┌─ Material to process
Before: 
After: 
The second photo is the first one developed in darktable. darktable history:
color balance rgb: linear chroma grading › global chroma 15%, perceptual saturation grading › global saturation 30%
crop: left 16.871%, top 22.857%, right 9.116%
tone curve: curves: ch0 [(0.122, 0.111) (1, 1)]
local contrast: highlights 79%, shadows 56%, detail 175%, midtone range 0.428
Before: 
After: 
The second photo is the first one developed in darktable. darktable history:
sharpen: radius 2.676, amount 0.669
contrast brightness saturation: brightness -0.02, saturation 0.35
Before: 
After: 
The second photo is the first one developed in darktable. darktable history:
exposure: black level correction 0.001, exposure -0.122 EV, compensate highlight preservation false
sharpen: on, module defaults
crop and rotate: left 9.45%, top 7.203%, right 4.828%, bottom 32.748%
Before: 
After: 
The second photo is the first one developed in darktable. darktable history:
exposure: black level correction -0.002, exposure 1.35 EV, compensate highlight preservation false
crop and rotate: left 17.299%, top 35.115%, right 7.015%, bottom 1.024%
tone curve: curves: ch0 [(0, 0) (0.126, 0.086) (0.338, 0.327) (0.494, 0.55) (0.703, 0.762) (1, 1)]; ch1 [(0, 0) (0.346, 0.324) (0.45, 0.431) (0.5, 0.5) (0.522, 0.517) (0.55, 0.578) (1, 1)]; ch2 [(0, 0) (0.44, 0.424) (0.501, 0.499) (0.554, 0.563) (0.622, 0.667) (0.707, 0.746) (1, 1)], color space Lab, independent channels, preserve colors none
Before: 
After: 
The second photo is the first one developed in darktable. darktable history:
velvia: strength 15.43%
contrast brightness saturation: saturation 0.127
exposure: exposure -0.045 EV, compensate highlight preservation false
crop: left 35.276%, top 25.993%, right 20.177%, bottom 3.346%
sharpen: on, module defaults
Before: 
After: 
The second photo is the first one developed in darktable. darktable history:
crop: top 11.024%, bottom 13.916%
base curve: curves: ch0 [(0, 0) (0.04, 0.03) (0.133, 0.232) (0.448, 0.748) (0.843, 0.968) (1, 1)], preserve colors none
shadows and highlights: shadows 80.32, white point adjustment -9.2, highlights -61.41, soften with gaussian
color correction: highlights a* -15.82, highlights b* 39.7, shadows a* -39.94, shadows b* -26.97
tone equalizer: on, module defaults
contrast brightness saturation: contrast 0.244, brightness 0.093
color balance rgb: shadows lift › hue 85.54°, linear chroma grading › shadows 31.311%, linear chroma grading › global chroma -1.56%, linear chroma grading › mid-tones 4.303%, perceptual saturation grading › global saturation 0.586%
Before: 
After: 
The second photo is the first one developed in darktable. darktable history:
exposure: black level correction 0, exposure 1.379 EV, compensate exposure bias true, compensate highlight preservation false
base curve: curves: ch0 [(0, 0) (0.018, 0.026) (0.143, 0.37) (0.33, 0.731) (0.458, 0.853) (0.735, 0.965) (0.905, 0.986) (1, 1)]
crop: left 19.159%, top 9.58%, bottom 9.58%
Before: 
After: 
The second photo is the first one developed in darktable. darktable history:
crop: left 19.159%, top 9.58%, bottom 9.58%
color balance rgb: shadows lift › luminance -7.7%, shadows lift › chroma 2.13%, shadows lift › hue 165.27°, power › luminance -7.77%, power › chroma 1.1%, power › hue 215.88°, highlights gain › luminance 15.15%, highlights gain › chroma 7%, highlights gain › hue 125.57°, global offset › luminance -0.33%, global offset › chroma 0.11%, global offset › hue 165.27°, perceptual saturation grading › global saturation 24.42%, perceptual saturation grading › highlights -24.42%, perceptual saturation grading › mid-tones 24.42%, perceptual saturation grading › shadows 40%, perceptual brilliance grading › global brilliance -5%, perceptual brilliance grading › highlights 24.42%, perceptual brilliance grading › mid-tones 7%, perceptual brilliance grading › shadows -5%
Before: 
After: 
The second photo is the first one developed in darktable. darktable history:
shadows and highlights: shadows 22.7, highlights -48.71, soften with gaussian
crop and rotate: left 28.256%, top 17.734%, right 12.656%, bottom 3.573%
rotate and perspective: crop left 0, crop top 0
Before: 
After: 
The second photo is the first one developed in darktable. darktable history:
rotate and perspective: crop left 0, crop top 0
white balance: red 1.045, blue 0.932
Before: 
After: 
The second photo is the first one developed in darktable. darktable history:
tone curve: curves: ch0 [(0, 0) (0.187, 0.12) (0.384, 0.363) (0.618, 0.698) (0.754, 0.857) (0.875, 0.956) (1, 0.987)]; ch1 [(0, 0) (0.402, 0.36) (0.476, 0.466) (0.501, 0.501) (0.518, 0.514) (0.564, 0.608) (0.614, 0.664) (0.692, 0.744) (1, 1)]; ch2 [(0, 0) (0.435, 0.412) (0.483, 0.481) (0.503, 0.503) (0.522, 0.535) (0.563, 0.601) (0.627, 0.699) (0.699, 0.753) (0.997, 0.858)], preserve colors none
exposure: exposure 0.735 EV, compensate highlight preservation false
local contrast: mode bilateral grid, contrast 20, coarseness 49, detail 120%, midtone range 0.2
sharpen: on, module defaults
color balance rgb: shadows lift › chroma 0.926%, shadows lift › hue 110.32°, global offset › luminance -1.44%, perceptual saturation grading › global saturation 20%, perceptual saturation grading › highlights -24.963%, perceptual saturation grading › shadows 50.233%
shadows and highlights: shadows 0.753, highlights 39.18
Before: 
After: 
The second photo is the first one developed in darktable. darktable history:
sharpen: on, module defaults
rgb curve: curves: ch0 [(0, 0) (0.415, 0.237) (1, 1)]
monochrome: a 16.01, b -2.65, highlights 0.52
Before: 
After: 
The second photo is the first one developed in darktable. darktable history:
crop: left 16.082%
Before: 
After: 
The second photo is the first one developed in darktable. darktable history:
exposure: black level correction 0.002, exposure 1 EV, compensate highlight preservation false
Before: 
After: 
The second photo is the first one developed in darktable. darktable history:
└─
### Exercise objective
Rewrite the lines in these rows as a numbered list, leaving out any blank lines.

### Finished answer
1. Before: 
2. After: 
3. The second photo is the first one developed in darktable. darktable history:
4. color balance rgb: linear chroma grading › global chroma 15%, perceptual saturation grading › global saturation 30%
5. crop: left 16.871%, top 22.857%, right 9.116%
6. tone curve: curves: ch0 [(0.122, 0.111) (1, 1)]
7. local contrast: highlights 79%, shadows 56%, detail 175%, midtone range 0.428
8. Before: 
9. After: 
10. The second photo is the first one developed in darktable. darktable history:
11. sharpen: radius 2.676, amount 0.669
12. contrast brightness saturation: brightness -0.02, saturation 0.35
13. Before: 
14. After: 
15. The second photo is the first one developed in darktable. darktable history:
16. exposure: black level correction 0.001, exposure -0.122 EV, compensate highlight preservation false
17. sharpen: on, module defaults
18. crop and rotate: left 9.45%, top 7.203%, right 4.828%, bottom 32.748%
19. Before: 
20. After: 
21. The second photo is the first one developed in darktable. darktable history:
22. exposure: black level correction -0.002, exposure 1.35 EV, compensate highlight preservation false
23. crop and rotate: left 17.299%, top 35.115%, right 7.015%, bottom 1.024%
24. tone curve: curves: ch0 [(0, 0) (0.126, 0.086) (0.338, 0.327) (0.494, 0.55) (0.703, 0.762) (1, 1)]; ch1 [(0, 0) (0.346, 0.324) (0.45, 0.431) (0.5, 0.5) (0.522, 0.517) (0.55, 0.578) (1, 1)]; ch2 [(0, 0) (0.44, 0.424) (0.501, 0.499) (0.554, 0.563) (0.622, 0.667) (0.707, 0.746) (1, 1)], color space Lab, independent channels, preserve colors none
25. Before: 
26. After: 
27. The second photo is the first one developed in darktable. darktable history:
28. velvia: strength 15.43%
29. contrast brightness saturation: saturation 0.127
30. exposure: exposure -0.045 EV, compensate highlight preservation false
31. crop: left 35.276%, top 25.993%, right 20.177%, bottom 3.346%
32. sharpen: on, module defaults
33. Before: 
34. After: 
35. The second photo is the first one developed in darktable. darktable history:
36. crop: top 11.024%, bottom 13.916%
37. base curve: curves: ch0 [(0, 0) (0.04, 0.03) (0.133, 0.232) (0.448, 0.748) (0.843, 0.968) (1, 1)], preserve colors none
38. shadows and highlights: shadows 80.32, white point adjustment -9.2, highlights -61.41, soften with gaussian
39. color correction: highlights a* -15.82, highlights b* 39.7, shadows a* -39.94, shadows b* -26.97
40. tone equalizer: on, module defaults
41. contrast brightness saturation: contrast 0.244, brightness 0.093
42. color balance rgb: shadows lift › hue 85.54°, linear chroma grading › shadows 31.311%, linear chroma grading › global chroma -1.56%, linear chroma grading › mid-tones 4.303%, perceptual saturation grading › global saturation 0.586%
43. Before: 
44. After: 
45. The second photo is the first one developed in darktable. darktable history:
46. exposure: black level correction 0, exposure 1.379 EV, compensate exposure bias true, compensate highlight preservation false
47. base curve: curves: ch0 [(0, 0) (0.018, 0.026) (0.143, 0.37) (0.33, 0.731) (0.458, 0.853) (0.735, 0.965) (0.905, 0.986) (1, 1)]
48. crop: left 19.159%, top 9.58%, bottom 9.58%
49. Before: 
50. After: 
51. The second photo is the first one developed in darktable. darktable history:
52. crop: left 19.159%, top 9.58%, bottom 9.58%
53. color balance rgb: shadows lift › luminance -7.7%, shadows lift › chroma 2.13%, shadows lift › hue 165.27°, power › luminance -7.77%, power › chroma 1.1%, power › hue 215.88°, highlights gain › luminance 15.15%, highlights gain › chroma 7%, highlights gain › hue 125.57°, global offset › luminance -0.33%, global offset › chroma 0.11%, global offset › hue 165.27°, perceptual saturation grading › global saturation 24.42%, perceptual saturation grading › highlights -24.42%, perceptual saturation grading › mid-tones 24.42%, perceptual saturation grading › shadows 40%, perceptual brilliance grading › global brilliance -5%, perceptual brilliance grading › highlights 24.42%, perceptual brilliance grading › mid-tones 7%, perceptual brilliance grading › shadows -5%
54. Before: 
55. After: 
56. The second photo is the first one developed in darktable. darktable history:
57. shadows and highlights: shadows 22.7, highlights -48.71, soften with gaussian
58. crop and rotate: left 28.256%, top 17.734%, right 12.656%, bottom 3.573%
59. rotate and perspective: crop left 0, crop top 0
60. Before: 
61. After: 
62. The second photo is the first one developed in darktable. darktable history:
63. rotate and perspective: crop left 0, crop top 0
64. white balance: red 1.045, blue 0.932
65. Before: 
66. After: 
67. The second photo is the first one developed in darktable. darktable history:
68. tone curve: curves: ch0 [(0, 0) (0.187, 0.12) (0.384, 0.363) (0.618, 0.698) (0.754, 0.857) (0.875, 0.956) (1, 0.987)]; ch1 [(0, 0) (0.402, 0.36) (0.476, 0.466) (0.501, 0.501) (0.518, 0.514) (0.564, 0.608) (0.614, 0.664) (0.692, 0.744) (1, 1)]; ch2 [(0, 0) (0.435, 0.412) (0.483, 0.481) (0.503, 0.503) (0.522, 0.535) (0.563, 0.601) (0.627, 0.699) (0.699, 0.753) (0.997, 0.858)], preserve colors none
69. exposure: exposure 0.735 EV, compensate highlight preservation false
70. local contrast: mode bilateral grid, contrast 20, coarseness 49, detail 120%, midtone range 0.2
71. sharpen: on, module defaults
72. color balance rgb: shadows lift › chroma 0.926%, shadows lift › hue 110.32°, global offset › luminance -1.44%, perceptual saturation grading › global saturation 20%, perceptual saturation grading › highlights -24.963%, perceptual saturation grading › shadows 50.233%
73. shadows and highlights: shadows 0.753, highlights 39.18
74. Before: 
75. After: 
76. The second photo is the first one developed in darktable. darktable history:
77. sharpen: on, module defaults
78. rgb curve: curves: ch0 [(0, 0) (0.415, 0.237) (1, 1)]
79. monochrome: a 16.01, b -2.65, highlights 0.52
80. Before: 
81. After: 
82. The second photo is the first one developed in darktable. darktable history:
83. crop: left 16.082%
84. Before: 
85. After: 
86. The second photo is the first one developed in darktable. darktable history:
87. exposure: black level correction 0.002, exposure 1 EV, compensate highlight preservation false
88. Before: 
89. After: 
90. The second photo is the first one developed in darktable. darktable history:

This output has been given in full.